## TEXTE SOURCE
- - - - -

Au passage, les Chinois ont adopté spectaculairement les technologies mobiles. Lors de mon premier voyage, il était quasi-impossible d'utiliser une carte bancaire. Le seul moyen de retirer des fonds était de faire la queue dans l'unique guichet pékinois de la Bank of China prévu à cet effet.
Survivance du système communiste pur et dur, la monnaie existait encore sous deux formes: la "monnaie du peuple", ou renminbi, utilisée par tout le monde, et le "Foreign exchange certificate" (FEC), la devise imposée aux étrangers au prix fort.
Quelle ne fut pas ma surprise il y a peu quand, en arrivant au bureau le matin, je saluai Mme Wang, notre femme de ménage, de retour après une semaine d'absence.
"C'était bien les vacances Madame Wang?"."Super, j'étais en Espagne". "Où çà?", demandais-je, pensant avoir mal compris le mot "Xibanya". "En Espagne", confirmait-elle.
Inutile de préciser que 20 ans plus tôt, même un ingénieur ou un médecin ne s'offrait pas de vacances à l'étranger. Seule une poignée de pays voisins étaient officiellement reconnus comme "destination touristique". Reste à voir si cette ouverture sur l'étranger s'accompagne d'un accès à l'information et aux idées.
En quelques décennies, le pays s'est mis comme un seul homme au paiement par smartphone, sans passer par la case carte bancaire. Dans un des derniers marchés paysans de la capitale, je paie en quelques secondes mes oignons avec l'appli WeChat, omniprésente en Chine, après avoir scanné le code QR du marchand de légumes avec mon téléphone.
Mais s'ils sont bien connectés, les Chinois sont aussi étroitement surveillés derrière une "Grande muraille électronique" qui bloque les services de Google, Facebook et autres Twitter ainsi que toute information potentiellement subversive aux yeux du pouvoir.

- - - - -

## DONNÉES
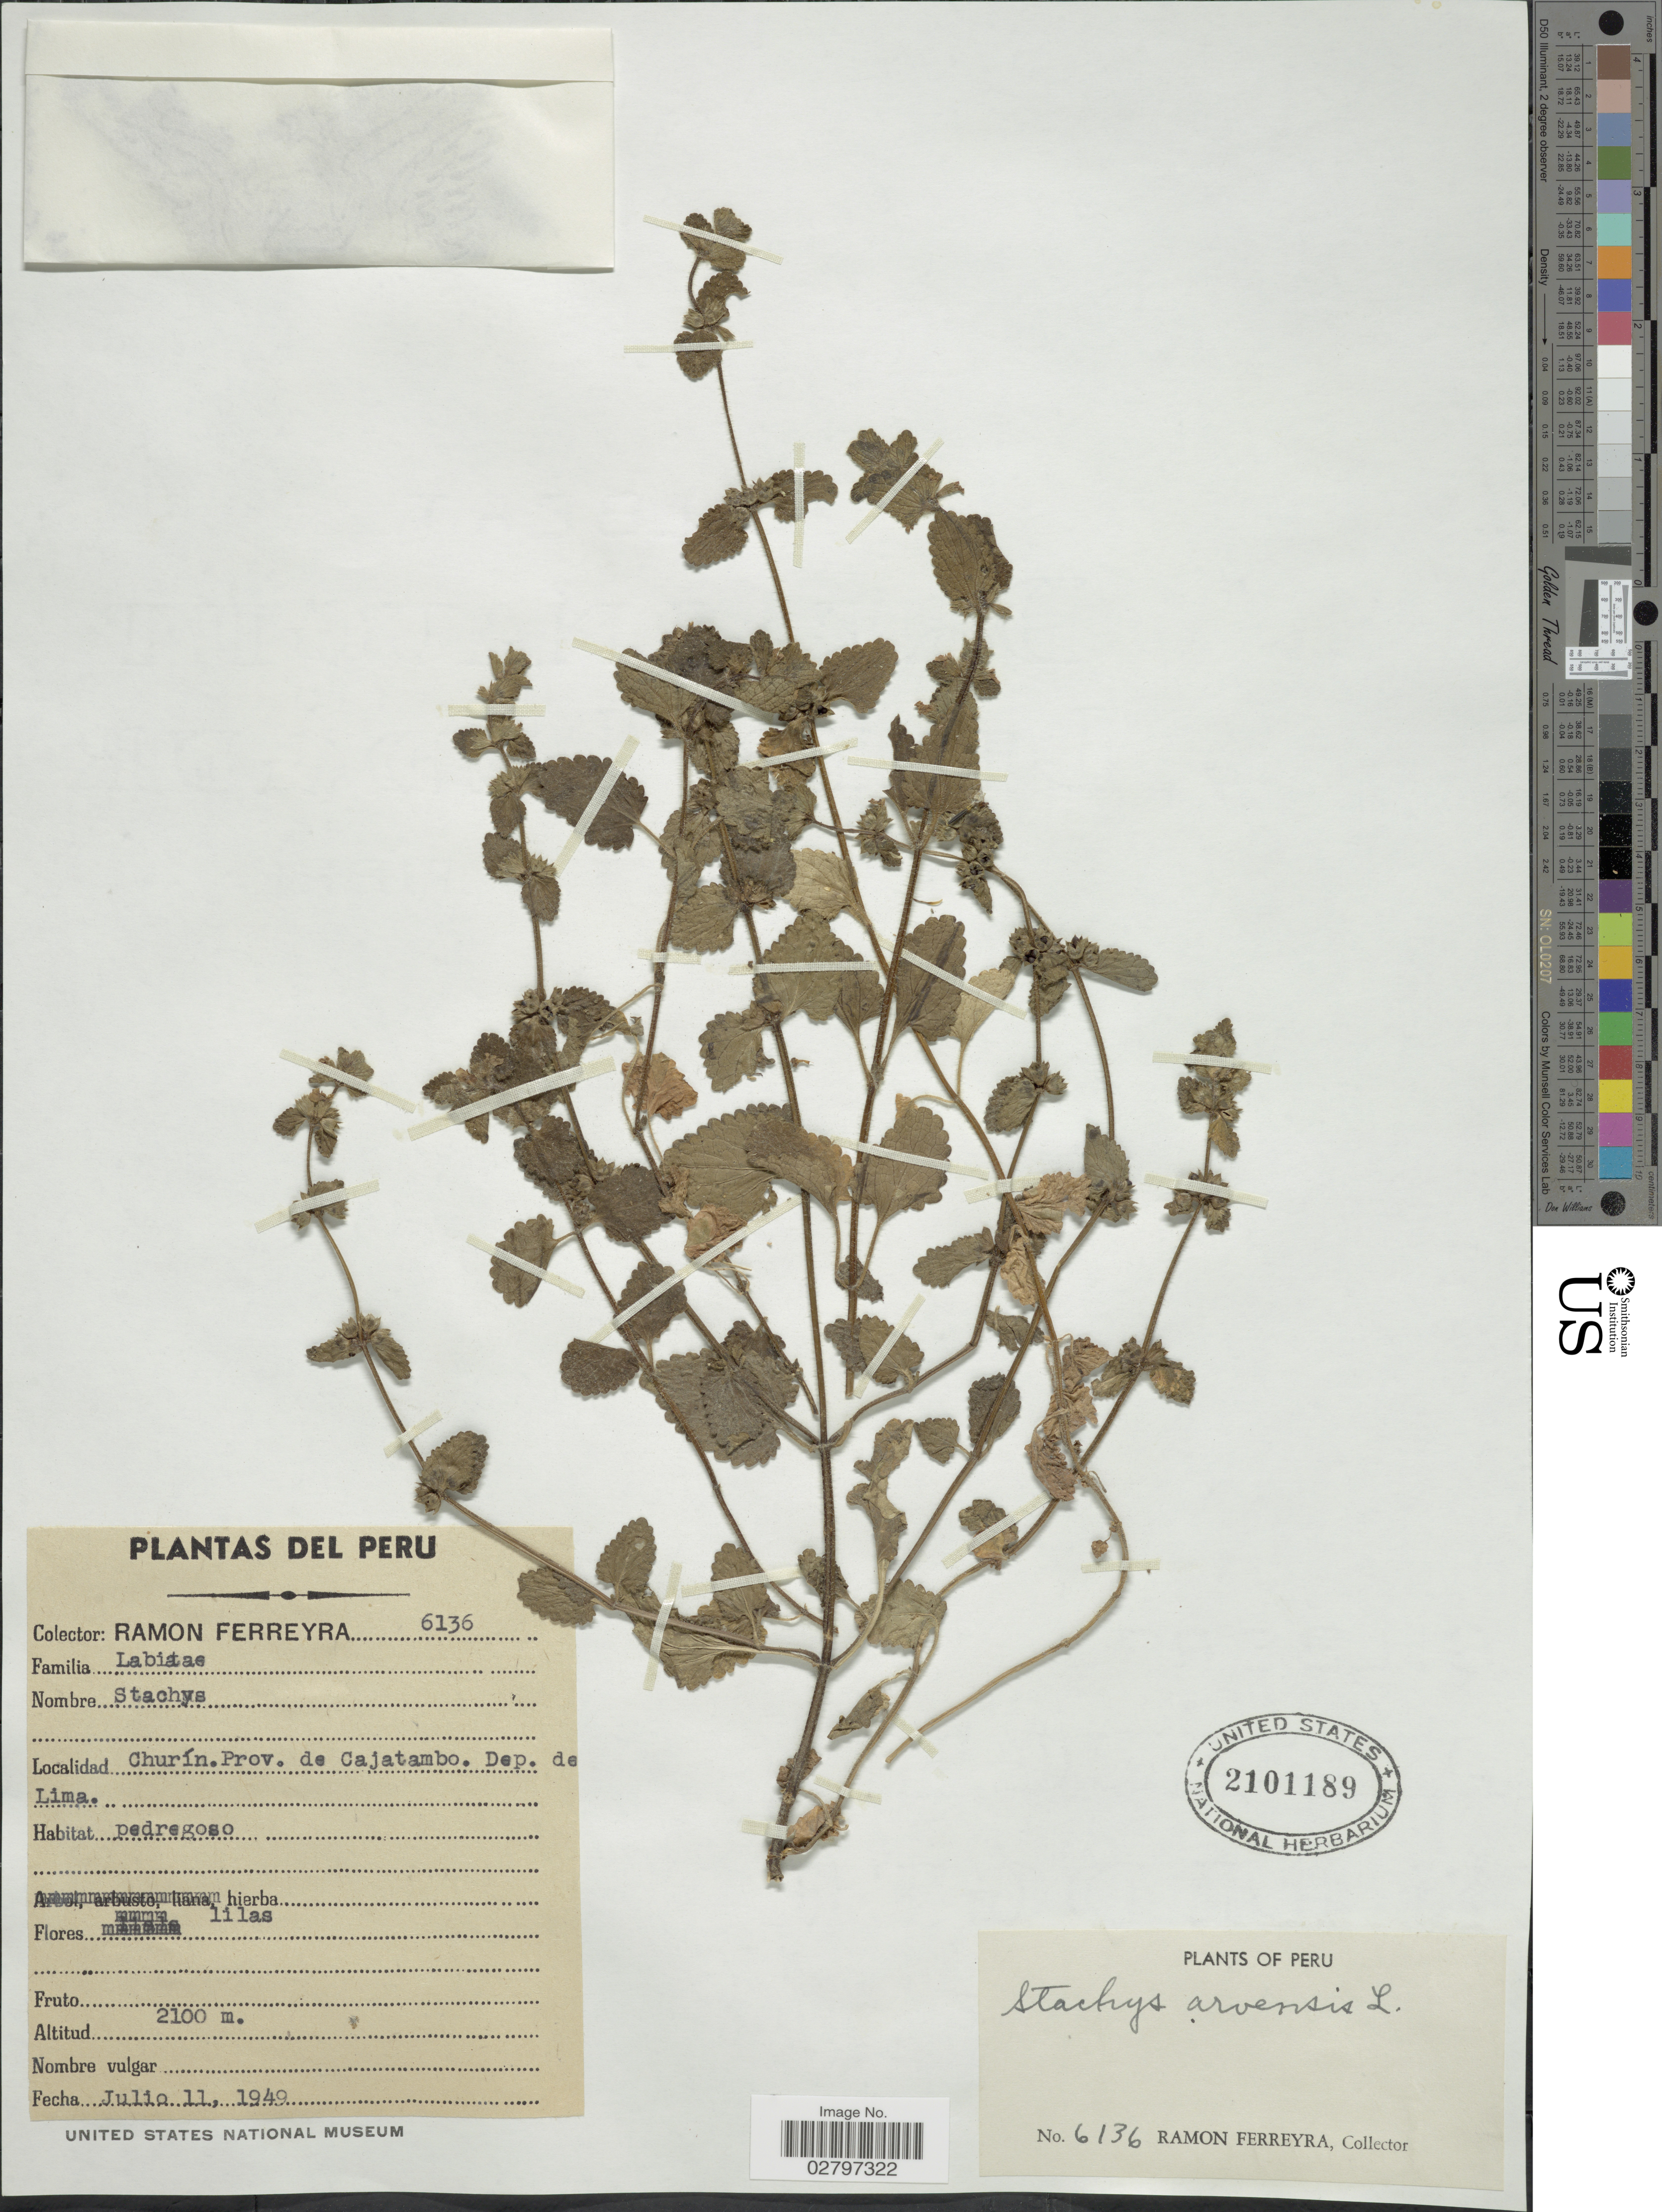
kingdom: Plantae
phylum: Tracheophyta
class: Magnoliopsida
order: Lamiales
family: Lamiaceae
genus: Stachys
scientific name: Stachys arvensis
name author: (L.) L.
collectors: R. A. Ferreyra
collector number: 6136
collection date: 1949-07-11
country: Peru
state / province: Lima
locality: Churín, Prov. de Cajatambo, Dep. de Lima.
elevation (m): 2100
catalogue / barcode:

- - - - -

## CONSIGNES
a. Recopiez le passage du texte source qui s'ouvre sur les mots « Au passage, les » et s'achève sur « à cet effet. ».
b. D'après le texte source, avec quelle application les oignons sont-ils payés dans le marché paysan de la capitale ?

## CORRIGÉ
a.
Au passage, les Chinois ont adopté spectaculairement les technologies mobiles. Lors de mon premier voyage, il était quasi-impossible d'utiliser une carte bancaire. Le seul moyen de retirer des fonds était de faire la queue dans l'unique guichet pékinois de la Bank of China prévu à cet effet.

b. Avec l'appli WeChat.